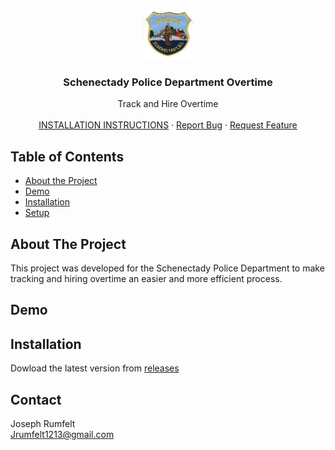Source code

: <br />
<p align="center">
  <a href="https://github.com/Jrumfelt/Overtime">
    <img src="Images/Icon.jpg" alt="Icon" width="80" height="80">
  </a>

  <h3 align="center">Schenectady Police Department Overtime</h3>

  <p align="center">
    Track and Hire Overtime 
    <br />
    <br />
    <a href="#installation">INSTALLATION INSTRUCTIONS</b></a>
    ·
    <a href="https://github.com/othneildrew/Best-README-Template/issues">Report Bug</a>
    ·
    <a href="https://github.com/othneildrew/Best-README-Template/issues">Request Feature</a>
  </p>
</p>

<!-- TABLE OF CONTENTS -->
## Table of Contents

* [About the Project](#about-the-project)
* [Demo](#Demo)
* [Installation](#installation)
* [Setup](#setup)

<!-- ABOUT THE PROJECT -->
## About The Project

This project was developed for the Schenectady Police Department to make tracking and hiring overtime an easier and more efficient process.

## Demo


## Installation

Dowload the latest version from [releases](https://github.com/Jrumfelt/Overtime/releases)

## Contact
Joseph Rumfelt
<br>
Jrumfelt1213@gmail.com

#### WORK REQUIRED:
Print the source text of the records above verbatim, character for character, and omit the pictures.

#### OUTPUT BELOW:
Source code

: <br />
<p align="center">
  <a href="https://github.com/Jrumfelt/Overtime">
    <img src="Images/Icon.jpg" alt="Icon" width="80" height="80">
  </a>

  <h3 align="center">Schenectady Police Department Overtime</h3>

  <p align="center">
    Track and Hire Overtime 
    <br />
    <br />
    <a href="#installation">INSTALLATION INSTRUCTIONS</b></a>
    ·
    <a href="https://github.com/othneildrew/Best-README-Template/issues">Report Bug</a>
    ·
    <a href="https://github.com/othneildrew/Best-README-Template/issues">Request Feature</a>
  </p>
</p>

<!-- TABLE OF CONTENTS -->
## Table of Contents

* [About the Project](#about-the-project)
* [Demo](#Demo)
* [Installation](#installation)
* [Setup](#setup)

<!-- ABOUT THE PROJECT -->
## About The Project

This project was developed for the Schenectady Police Department to make tracking and hiring overtime an easier and more efficient process.

## Demo


## Installation

Dowload the latest version from [releases](https://github.com/Jrumfelt/Overtime/releases)

## Contact
Joseph Rumfelt
<br>
Jrumfelt1213@gmail.com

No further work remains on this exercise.